- Assignment: Examine the material below. Gather every line in which the string "exercises" appears.
Input records Start Marker
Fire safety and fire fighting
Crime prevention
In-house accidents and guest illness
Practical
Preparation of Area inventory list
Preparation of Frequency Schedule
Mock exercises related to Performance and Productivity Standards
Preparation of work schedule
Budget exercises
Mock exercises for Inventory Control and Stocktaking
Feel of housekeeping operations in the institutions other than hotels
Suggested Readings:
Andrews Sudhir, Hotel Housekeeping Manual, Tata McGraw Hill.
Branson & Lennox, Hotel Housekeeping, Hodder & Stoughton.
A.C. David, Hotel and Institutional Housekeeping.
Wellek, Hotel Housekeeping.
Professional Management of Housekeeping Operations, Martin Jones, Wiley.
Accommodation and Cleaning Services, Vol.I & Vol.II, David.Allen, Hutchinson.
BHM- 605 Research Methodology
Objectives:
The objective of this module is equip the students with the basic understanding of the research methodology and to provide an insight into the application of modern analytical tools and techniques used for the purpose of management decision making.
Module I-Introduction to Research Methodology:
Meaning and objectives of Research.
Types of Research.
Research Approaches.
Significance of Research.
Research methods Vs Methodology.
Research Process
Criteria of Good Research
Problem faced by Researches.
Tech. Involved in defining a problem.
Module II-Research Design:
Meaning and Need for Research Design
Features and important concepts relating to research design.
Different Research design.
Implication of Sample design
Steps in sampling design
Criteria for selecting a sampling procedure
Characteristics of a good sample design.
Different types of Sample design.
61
Input records End Marker
- Your response:
Mock exercises related to Performance and Productivity Standards
Budget exercises
Mock exercises for Inventory Control and Stocktaking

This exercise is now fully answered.